Note: On January 20, 2023, USCIS reached a settlement in Edakunni v. Mayorkas in which it agreed as of January 25, 2023, to link the adjudication of I-539 and I-765 applications for H-4 and L-2 derivatives with an underlying related I-129 petition for the principal nonimmigrant, if filed together. This settlement provides essential relief from lengthy processing for such derivatives without consideration of premium processing expansion options.
- Those E-2, H-1B, H-1B1, L-1, or O-1 nonimmigrants with an approved I-140 may be eligible for a compelling circumstances EAD valid for up to one year if they do not have an immigrant visa number available based on the Visa Bulletin and face “compelling circumstances.” This relief option addresses certain challenging circumstances, including those that previously may have forced individuals seeking lawful permanent residence to abruptly stop working and leave the U.S.
- Consider an expedite request based on an emergency, humanitarian reasons, or severe financial loss to a company or person provided the application for the benefit was filed timely or that the reply to a request for evidence (RFE) was submitted timely.
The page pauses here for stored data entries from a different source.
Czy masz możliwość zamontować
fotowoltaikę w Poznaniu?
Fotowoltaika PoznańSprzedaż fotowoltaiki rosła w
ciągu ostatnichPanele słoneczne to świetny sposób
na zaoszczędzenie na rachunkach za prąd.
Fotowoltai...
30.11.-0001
- Review the use of the 60 day discretionary grace period to seek a new employer-sponsored nonimmigrant status or work eligibility as the dependent of a spouse (e.g., L-2, E-1, E-2, H-4 in some cases, etc.). Note E-1, E-2, E-3, H-1B, H-1B1, L-1, O-1, or TN nonimmigrants and their dependents may be considered to maintain status following the end of employment of the principal nonimmigrant for up to 60 consecutive calendar days OR until the end of the authorized nonimmigrant status, whichever is shorter. See 8 CFR §214.1(l)(2).
- Consider the recapture of days (24 hours) outside of the U.S. as to the use of the full validity period in nonimmigrant categories for capped consecutive periods of authorized stay, as applicable.
- Always review alternative paths to a permanent residence, including family-based as well as paths to permanent residence, which skip the PERM labor market test and PWD when possible. (e.g. EB1 or EB2 NIW for example) In addition, make sure to remember the STEM graduate and entrepreneur clarifications provided by USCIS as to EB2 NIW qualifications.
- Consider downgrading or upgrading the I-140 category tied to the information published in the Visa Bulletin. In addition, consider portability options post-filing the I-485 to self-employment or to a new employer, when applicable.